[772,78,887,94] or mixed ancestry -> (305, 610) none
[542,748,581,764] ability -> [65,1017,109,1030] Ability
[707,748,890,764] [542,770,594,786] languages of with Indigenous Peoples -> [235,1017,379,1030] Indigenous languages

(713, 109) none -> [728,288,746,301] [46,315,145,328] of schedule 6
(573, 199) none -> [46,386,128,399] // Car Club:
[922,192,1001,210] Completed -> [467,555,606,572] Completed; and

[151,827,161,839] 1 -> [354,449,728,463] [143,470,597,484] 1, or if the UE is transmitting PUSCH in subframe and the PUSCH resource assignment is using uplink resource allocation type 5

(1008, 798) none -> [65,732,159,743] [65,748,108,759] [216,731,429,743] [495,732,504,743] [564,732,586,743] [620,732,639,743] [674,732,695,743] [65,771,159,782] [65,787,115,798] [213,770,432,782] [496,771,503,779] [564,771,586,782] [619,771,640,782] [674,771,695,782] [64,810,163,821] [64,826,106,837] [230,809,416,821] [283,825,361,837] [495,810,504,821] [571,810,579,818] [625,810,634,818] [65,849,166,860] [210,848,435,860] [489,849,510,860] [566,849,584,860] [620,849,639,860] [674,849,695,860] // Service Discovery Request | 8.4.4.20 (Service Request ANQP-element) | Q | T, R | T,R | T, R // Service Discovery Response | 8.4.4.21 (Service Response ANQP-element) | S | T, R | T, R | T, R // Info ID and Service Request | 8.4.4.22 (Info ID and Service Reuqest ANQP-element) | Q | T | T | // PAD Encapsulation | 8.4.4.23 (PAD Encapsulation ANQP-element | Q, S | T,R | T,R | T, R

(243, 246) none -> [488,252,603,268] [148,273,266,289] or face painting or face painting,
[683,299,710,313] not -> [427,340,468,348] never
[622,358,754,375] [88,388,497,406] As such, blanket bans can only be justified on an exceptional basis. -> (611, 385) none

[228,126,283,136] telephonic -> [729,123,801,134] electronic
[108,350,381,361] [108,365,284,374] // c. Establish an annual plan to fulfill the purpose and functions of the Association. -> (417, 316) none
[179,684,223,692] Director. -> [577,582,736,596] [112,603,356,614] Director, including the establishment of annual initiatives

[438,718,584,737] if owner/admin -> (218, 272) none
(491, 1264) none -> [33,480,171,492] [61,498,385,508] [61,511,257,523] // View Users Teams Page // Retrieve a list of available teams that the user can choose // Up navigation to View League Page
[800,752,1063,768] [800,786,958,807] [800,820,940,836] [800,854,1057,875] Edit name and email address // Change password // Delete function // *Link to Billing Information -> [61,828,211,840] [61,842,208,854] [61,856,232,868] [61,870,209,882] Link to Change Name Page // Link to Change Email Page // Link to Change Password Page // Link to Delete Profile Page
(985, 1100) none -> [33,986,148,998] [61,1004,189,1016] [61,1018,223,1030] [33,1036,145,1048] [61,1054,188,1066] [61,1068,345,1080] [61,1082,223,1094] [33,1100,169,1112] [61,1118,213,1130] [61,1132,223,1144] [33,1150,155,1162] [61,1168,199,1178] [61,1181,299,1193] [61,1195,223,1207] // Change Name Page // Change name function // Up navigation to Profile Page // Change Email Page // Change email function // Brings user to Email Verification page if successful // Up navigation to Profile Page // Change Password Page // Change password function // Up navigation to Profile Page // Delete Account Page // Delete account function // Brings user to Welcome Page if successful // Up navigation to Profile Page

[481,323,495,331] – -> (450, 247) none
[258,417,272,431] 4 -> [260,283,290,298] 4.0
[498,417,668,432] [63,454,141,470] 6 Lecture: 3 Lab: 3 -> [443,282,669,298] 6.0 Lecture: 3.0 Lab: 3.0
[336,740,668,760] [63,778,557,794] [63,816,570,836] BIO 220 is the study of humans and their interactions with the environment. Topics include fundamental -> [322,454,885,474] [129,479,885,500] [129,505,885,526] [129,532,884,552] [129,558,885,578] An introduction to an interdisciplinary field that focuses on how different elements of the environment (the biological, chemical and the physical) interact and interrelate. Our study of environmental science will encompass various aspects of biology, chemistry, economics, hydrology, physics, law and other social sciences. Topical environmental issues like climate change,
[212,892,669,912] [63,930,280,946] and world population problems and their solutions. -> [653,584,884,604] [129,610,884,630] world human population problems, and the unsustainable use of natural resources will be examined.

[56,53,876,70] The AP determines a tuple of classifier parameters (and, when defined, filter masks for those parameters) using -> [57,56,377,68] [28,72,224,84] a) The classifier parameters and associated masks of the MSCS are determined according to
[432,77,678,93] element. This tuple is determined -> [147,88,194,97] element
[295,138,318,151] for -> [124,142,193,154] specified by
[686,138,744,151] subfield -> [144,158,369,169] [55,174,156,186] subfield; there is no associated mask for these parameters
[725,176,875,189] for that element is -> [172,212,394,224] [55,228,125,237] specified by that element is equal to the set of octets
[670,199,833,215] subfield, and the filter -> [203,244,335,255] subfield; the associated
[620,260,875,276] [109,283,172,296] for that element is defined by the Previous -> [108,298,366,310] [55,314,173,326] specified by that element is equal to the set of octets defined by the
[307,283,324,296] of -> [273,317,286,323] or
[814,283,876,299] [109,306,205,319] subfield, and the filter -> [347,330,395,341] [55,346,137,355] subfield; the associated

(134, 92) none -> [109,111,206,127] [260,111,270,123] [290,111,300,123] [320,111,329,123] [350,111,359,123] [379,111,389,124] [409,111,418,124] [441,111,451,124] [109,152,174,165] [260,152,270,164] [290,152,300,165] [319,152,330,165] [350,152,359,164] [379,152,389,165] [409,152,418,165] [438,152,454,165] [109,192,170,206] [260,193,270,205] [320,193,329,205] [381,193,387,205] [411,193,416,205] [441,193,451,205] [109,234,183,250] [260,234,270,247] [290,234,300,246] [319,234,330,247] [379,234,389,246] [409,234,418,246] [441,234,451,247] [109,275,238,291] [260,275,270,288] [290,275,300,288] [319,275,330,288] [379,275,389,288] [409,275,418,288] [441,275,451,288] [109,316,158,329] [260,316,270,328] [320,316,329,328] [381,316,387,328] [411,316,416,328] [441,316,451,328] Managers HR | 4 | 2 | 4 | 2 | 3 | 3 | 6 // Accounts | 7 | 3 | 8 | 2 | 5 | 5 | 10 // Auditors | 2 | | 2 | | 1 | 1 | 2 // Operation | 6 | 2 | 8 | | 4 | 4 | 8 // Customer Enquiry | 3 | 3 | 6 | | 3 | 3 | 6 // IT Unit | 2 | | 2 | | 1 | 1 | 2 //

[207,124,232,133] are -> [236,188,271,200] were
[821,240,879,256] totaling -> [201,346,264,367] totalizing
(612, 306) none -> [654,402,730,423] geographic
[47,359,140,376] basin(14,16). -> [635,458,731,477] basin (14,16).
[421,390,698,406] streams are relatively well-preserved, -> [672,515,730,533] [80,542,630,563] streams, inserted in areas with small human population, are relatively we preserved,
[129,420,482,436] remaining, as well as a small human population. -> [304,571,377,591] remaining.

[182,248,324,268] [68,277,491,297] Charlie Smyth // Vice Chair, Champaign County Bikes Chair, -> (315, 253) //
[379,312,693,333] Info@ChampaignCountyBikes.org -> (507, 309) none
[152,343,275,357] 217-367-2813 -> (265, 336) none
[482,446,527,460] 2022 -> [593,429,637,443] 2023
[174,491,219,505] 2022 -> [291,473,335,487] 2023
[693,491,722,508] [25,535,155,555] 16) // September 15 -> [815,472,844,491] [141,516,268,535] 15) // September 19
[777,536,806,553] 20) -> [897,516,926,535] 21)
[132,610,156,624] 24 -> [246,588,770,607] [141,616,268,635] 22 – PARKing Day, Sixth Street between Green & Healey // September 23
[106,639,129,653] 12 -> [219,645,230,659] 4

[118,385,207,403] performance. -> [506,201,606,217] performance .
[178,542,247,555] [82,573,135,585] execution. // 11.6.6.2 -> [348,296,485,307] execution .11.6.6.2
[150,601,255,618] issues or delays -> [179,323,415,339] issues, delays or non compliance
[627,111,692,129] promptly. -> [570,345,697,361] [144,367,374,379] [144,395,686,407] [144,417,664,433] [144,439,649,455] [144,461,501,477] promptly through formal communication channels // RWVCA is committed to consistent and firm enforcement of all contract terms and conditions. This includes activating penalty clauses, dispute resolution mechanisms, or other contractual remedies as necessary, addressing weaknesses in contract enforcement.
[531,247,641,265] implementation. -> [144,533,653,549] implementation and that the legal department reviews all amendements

■ ■ ■ ■ ■

Look through the records above and please copy every line in which the string "their" occurs.

* _SOLUTION TO THIS PROBLEM_
[336,740,668,760] [63,778,557,794] [63,816,570,836] BIO 220 is the study of humans and their interactions with the environment. Topics include fundamental -> [322,454,885,474] [129,479,885,500] [129,505,885,526] [129,532,884,552] [129,558,885,578] An introduction to an interdisciplinary field that focuses on how different elements of the environment (the biological, chemical and the physical) interact and interrelate. Our study of environmental science will encompass various aspects of biology, chemistry, economics, hydrology, physics, law and other social sciences. Topical environmental issues like climate change,
[212,892,669,912] [63,930,280,946] and world population problems and their solutions. -> [653,584,884,604] [129,610,884,630] world human population problems, and the unsustainable use of natural resources will be examined.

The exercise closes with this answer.